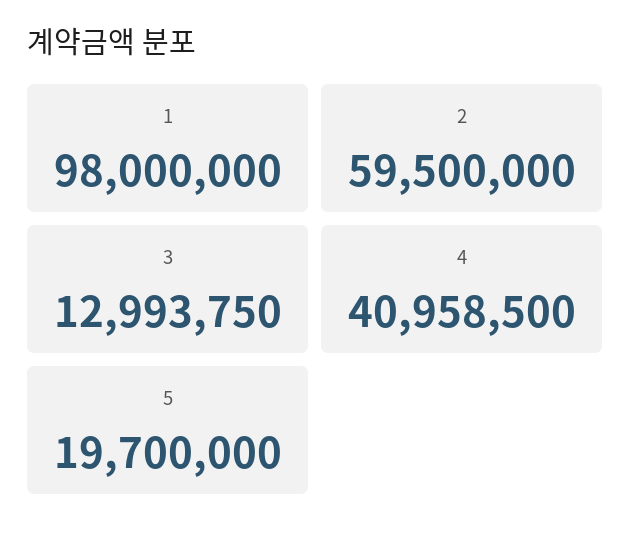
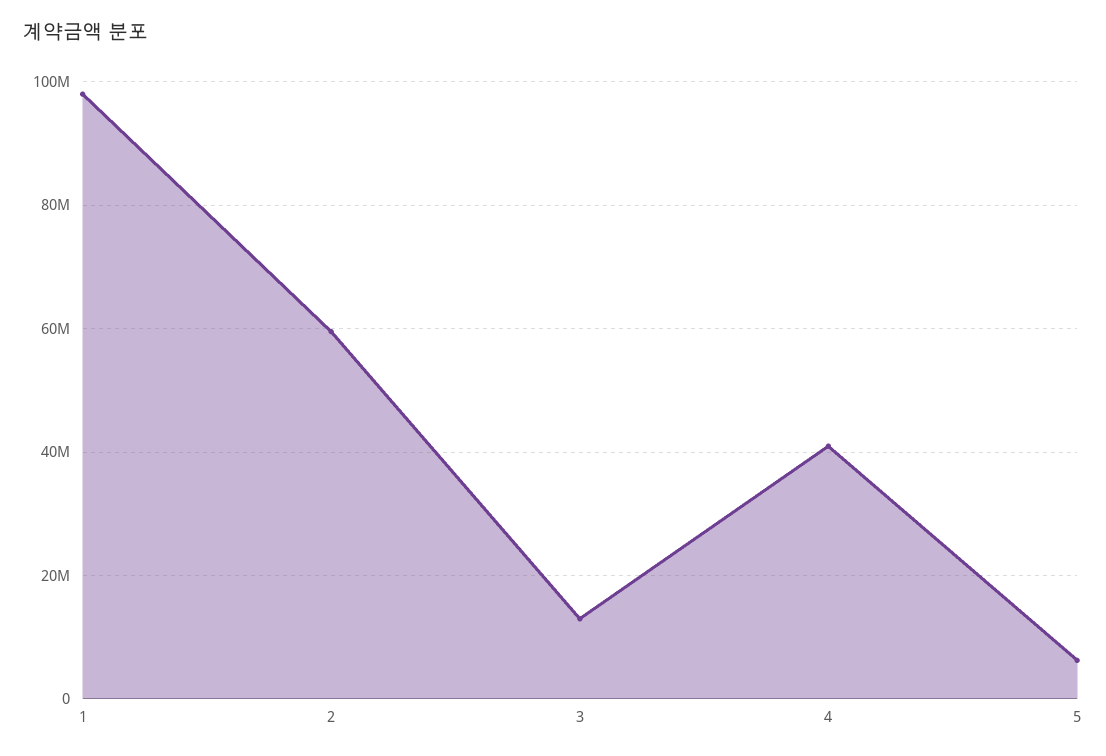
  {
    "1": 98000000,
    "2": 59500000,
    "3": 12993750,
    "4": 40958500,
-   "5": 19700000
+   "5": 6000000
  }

◆ WHAT YOU WILL DO ◆
A faithful copy of each entry is required, and no picture may be carried into it.

◆ ANSWER ◆
  {
    "1": 98000000,
    "2": 59500000,
    "3": 12993750,
    "4": 40958500,
-   "5": 19700000
+   "5": 6000000
  }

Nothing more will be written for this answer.